ZFIN ID: ZDB-PUB-061031-13
Vertebrate MAX-1 is required for vascular patterning in zebrafish
Zhong, H., Wu, X., Huang, H., Fan, Q., Zhu, Z., and Lin, S.
Date: 2006
Source: Proceedings of the National Academy of Sciences of the United States of America   103(45): 16800-16805 (Journal)

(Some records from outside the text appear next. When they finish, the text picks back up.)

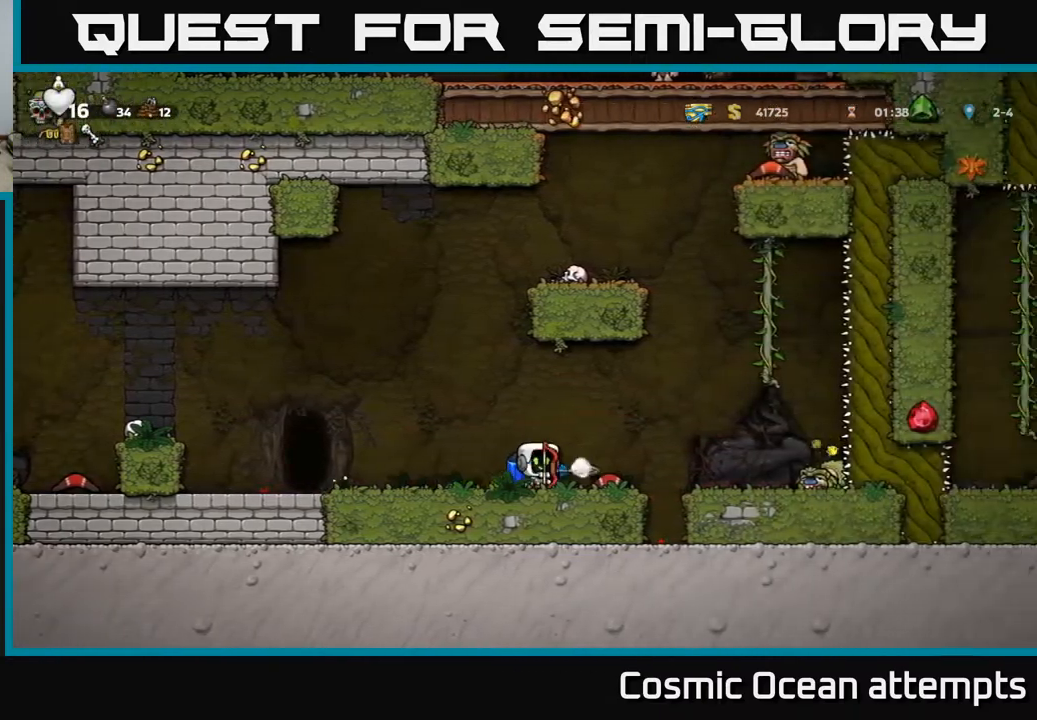
{"buttons": ["DPAD_RIGHT"], "left_stick": "center", "right_stick": "center", "events": [[417, "DPAD_RIGHT", "down"]]}
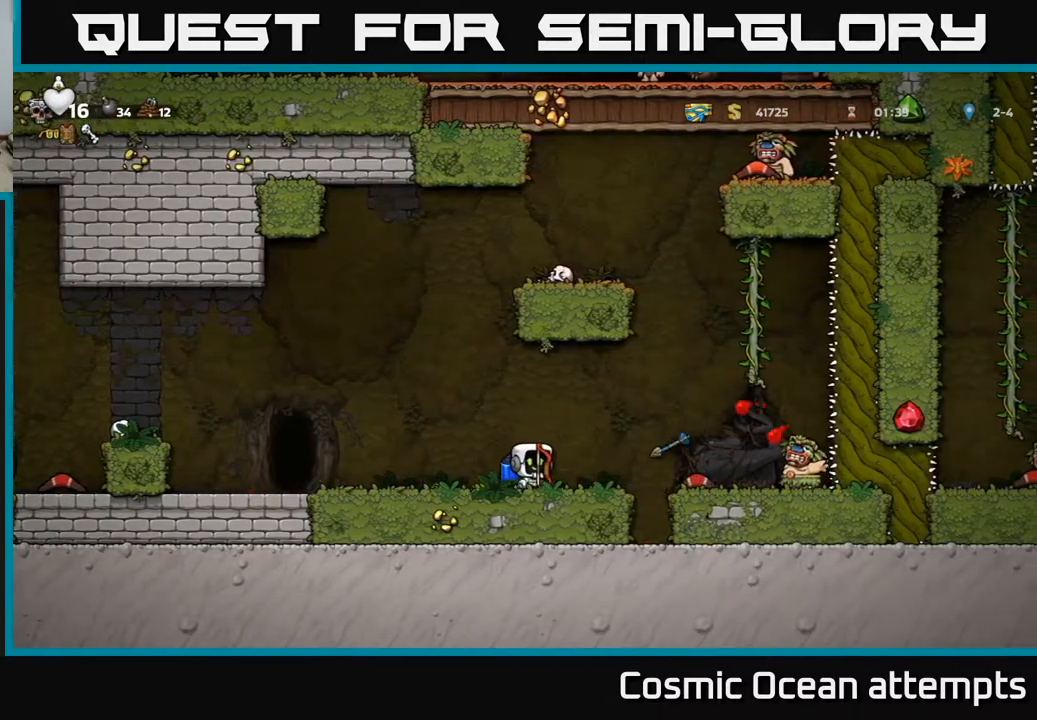
{"buttons": ["DPAD_LEFT"], "left_stick": "center", "right_stick": "center", "events": [[100, "A", "down"], [217, "A", "up"], [450, "DPAD_RIGHT", "up"], [500, "DPAD_LEFT", "down"]]}
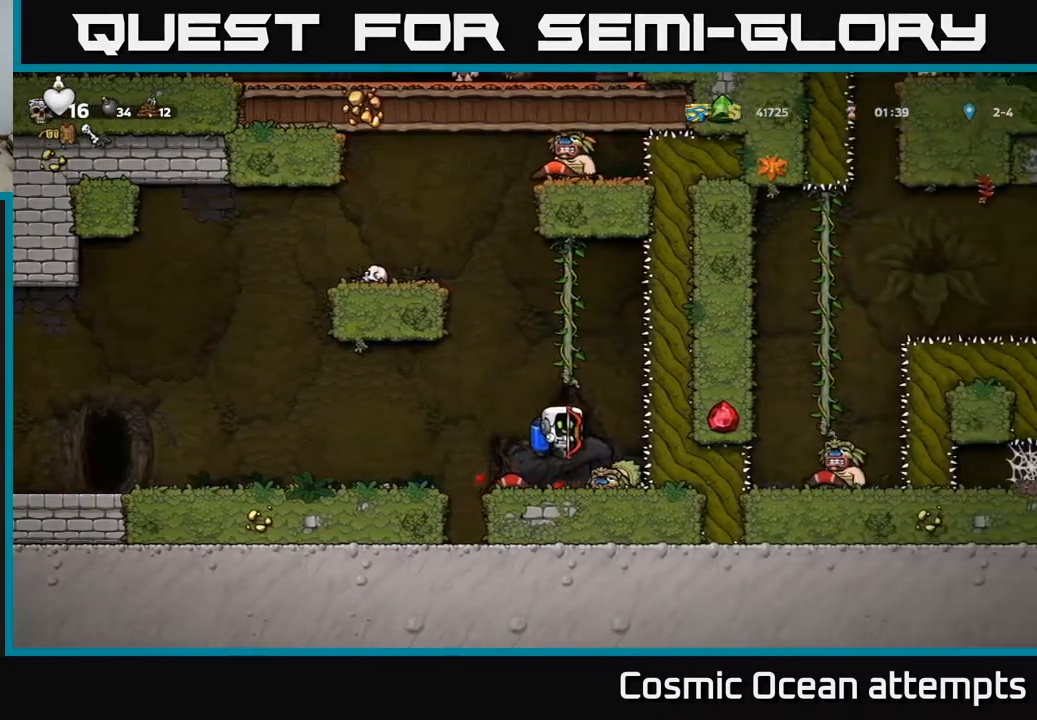
{"buttons": [], "left_stick": "center", "right_stick": "center", "events": [[433, "DPAD_LEFT", "up"]]}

Registered Authors: Huang, Haigen, Lin, Shuo, Zhong, Hanbing
Keywords: ephrin
MeSH Terms:
  • Animals
  • Animals, Genetically Modified
  • Base Sequence
  • Basic Helix-Loop-Helix Leucine Zipper Transcription Factors/genetics*
  • Blood Vessels/embryology*
  • Caenorhabditis elegans/embryology
  • Caenorhabditis elegans/genetics
  • Ephrin-B3/genetics
  • Gene Expression Regulation, Developmental
  • Gene Targeting
  • In Situ Hybridization
  • Molecular Sequence Data
  • Oligoribonucleotides, Antisense/genetics
  • RNA, Messenger/genetics
  • Zebrafish/embryology*
  • Zebrafish/genetics*
  • Zebrafish Proteins/genetics*
PubMed: 17065323 Full text @ Proc. Natl. Acad. Sci. USA
During embryogenesis, stereotypic vascular patterning requires guidance cues from neighboring tissues. However, key molecules involved in this process still remain largely elusive. Here, we report molecular cloning, expression, and functional studies of zebrafish max-1, a homolog of Caenorhabditis elegans max-1 that has been implicated in motor neuron axon guidance. During early embryonic development, zebrafish max-1 is specifically expressed in subsets of neuronal tissues, epithelial cells, and developing somites through which vascular endothelial cells migrate from large ventral axial vessels to form stereotypic intersegmental blood vessels (ISV). Blocking zebrafish max-1 mRNA splicing by morpholino injection led to aberrant ISV patterning, which could be rescued by injection of either C. elegans or zebrafish max-1 mRNA. Analysis of motor neurons in the same region showed normal neuronal axon pathfinding. Further studies suggested that the ISV defect caused by max-1 knockdown could be partially rescued by overexpression of ephrinb3 and that max-1 was involved in mediating membrane localization of ephrin proteins, which have been shown to provide guidance cues for endothelial cell migration. Our findings therefore suggest that max-1, acting upstream of the ephrin pathway, is critically required in vascular patterning in vertebrate species.